The "shipping damage" is from them putting glue on painted parts. I had shared it at the show with those cars right out of the box. 
Everyone came loose.


----------



## Ted Doskaris (Oct 7, 2008)

Good point, Marty. 

Some glues act like a solvent to paint. I don't know what the AML factory uses. 
Anyway, I believe, the surface area of the factory glue joints for this car is too marginal to rely on for holding up the weight of the metal trucks & wheels and the stresses imposed when the car is operated in a long, heavy train. 

-Ted


----------



## Polaris1 (Jan 22, 2010)

I just checked my AML Milw Road Yellow hopper bought from RLD hobbies 2 months ago. 

I just pulled the Hopper from the 2 boxes & foam liner. I have no loose nor broken parts. I checked the lower ends thourohly...... 

And the wheels spin freely by hand..... & the couplers snap closed too. 

Den Mayer from GBay, WI


----------



## Greg Elmassian (Jan 3, 2008)

Video is up Ted:


----------



## Ted Doskaris (Oct 7, 2008)

I got another AML PS Covered Hopper that suffered damage like the Frisco car - this one being the green MKT car shown below: 





















The failure of the factory glue joint can be seen in the above picture. Note the blistered paint along the seam area where the glue only seems to have dissolved the paint while not effecting a bond.

The main *article* located on Greg's Web site has been updated with more material to include information learned about the MKT car example and added dimensional drawings for the "S" Bend Clip and plastic reinforcing strip. 

Merry Christmas to all,
-Ted


----------



## NTCGRR (Jan 2, 2008)

If the paint was sanded off both pieces, then it would probably stick fine.


----------



## Ted Doskaris (Oct 7, 2008)

I would hope so, but the very thin surface area may be too small to totally rely on unless the plastics are chemically "welded" together - so it depends on the type of glue used for the plastic material of the car. 

-Ted


----------



## NTCGRR (Jan 2, 2008)

Sometime I hope to try and build one in 1" scale from these hoppers with my RR logo on it.


----------



## DTI356 (Jan 3, 2008)

Marty, 

If you do build one don't put the stupid horizontal rib at the top of the sides......it's just plain wrong :-( 

That's not the only incorrect feature but that one stands out.


----------



## NTCGRR (Jan 2, 2008)

WHAT???????? Accucraft is ,,,,,,NOT,,,,currect????????? does Fred D. Know about this?????


----------



## Ted Doskaris (Oct 7, 2008)

I recently got two beautiful new AML Rock Island Covered hopper cars of the second production run.

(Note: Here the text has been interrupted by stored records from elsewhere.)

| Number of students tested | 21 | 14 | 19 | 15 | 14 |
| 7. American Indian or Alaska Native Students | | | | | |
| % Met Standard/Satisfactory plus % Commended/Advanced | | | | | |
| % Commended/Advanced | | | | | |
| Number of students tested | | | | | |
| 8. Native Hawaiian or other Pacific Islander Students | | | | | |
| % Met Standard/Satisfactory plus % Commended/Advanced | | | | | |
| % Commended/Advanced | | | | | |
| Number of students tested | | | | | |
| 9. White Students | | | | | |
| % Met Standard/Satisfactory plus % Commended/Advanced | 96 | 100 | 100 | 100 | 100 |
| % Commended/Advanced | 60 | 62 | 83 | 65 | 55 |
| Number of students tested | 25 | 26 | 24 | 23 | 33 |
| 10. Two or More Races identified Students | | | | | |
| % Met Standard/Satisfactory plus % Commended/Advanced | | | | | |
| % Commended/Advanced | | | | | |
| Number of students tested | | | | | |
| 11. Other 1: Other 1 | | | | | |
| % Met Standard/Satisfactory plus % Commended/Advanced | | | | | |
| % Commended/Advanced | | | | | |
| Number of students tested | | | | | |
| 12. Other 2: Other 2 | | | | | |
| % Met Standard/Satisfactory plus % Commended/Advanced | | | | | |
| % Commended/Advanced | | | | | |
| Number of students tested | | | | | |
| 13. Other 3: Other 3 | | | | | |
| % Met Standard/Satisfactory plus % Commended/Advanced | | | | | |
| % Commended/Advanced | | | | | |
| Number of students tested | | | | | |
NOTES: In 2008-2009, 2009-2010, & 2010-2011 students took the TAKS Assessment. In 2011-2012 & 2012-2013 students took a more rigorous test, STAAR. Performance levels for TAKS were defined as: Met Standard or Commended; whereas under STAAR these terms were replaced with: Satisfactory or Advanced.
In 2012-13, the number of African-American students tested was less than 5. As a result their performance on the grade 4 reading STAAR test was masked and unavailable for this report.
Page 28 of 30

Unfortunately, one of the cars came with the under frame dislodged - probably from the rigors of shipping - and the other car still had squeaking wheels. (See the pictures that follow.)
So it looks like the factory was unable to resolve these problems that had been prevalent on the first production run cars. Also, the wheels, though still high quality, are no longer made with the black finish that made them extraordinary on the first production run cars.



















-Ted


----------